You know how nobody talks about bad beat stories? About how nobody quantifies variance? Yeah. You get destroyed by the system and have nobody to help you analyze, and nobody to help you commiserate? Depression is gonna win that battle, because you can't defeat the lie. And then lie 2 leads to lie 3.

'Lie 3': You don't win, you don't seem to improve, you don't have the magic relationships everyone else has, you don't have the magic success other people have, and you keep doing this. You are a crazy failure that should hate himself, because it's obvious your good traits are not enough to outweigh your bad ones, and that's unlikely to change ever. Even if you got lucky, you're in a poor position to leverage it into success, because of how bad you are at this now.'

And that is the lie that cinches the other two together into one incredibly difficult to fight package. Nothing in the statement is false except maybe 'should hate himself'. But what can you put there? The rest of it is as true as I can find it. I can hope for change, I can try for change, but I can't make anyone's reaction to me change. There is no place to find 'self-worth' because self-worth is an illusion: it is always defined in relationship to concepts that are not your own. I mean, in my best year I was top 400 in the world on pro points? I'm somewhere in the top couple thousand now? And it's _irrelevant to everyone_. Irrelevant to WotC, irrelevant to other players, and therefore irrelevant to me.
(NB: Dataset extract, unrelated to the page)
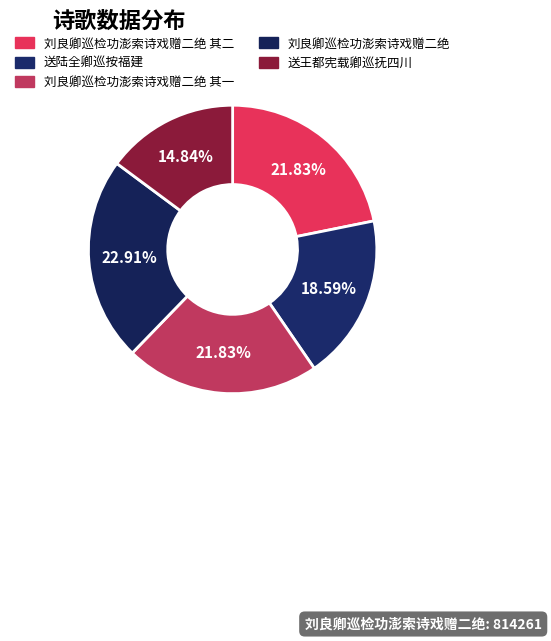

How many segments does this pie chart have?

5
And so this is why my only effective tactics are distractions and misdirection. Because when I'm in the loop... there's nothing to break the lie. Yes, there are people in the world that care about me: none of them can help me at Magic. Yes, people want me at my job, but there's an incentive structure there that makes that not-fully-true and fragile. I've been fired before, after all.

All I can do is focus on tactical operations, which I am very, very good at nowadays: as long as I'm live in a tournament to achieve a goal, I am able to maintain a tactically functional mindset most of the time. But online? Or when I'm dead? It's a game of 'where's the lie' and it's too hard to shake.

I keep trying to find friends, to find resources, in the hopes that I can break lie 2, thereby breaking lie 1, and thereby breaking lie 3. But... yeah. Yeah. 8 years. 8 years of being told that because I want to commiserate about bad beats, I'm not worth your time. That I obviously don't want to improve. That Magic the Gathering is the greatest game in the world with the greatest welcoming community in the world, except you aren't really welcome, just tolerated.

It's hard to recover from that, even before you throw my issues with organized play in the mix, adding more layers of 'you aren't wanted'. That's a longer discussion.

So there it is. I have no resources or tools to improve, I have no emotional stabilizers, and that means that I can't break the lies, because they're just not lies enough. That's depression for you. Anxiety? Doesn't help here either. But that's a discussion for another time.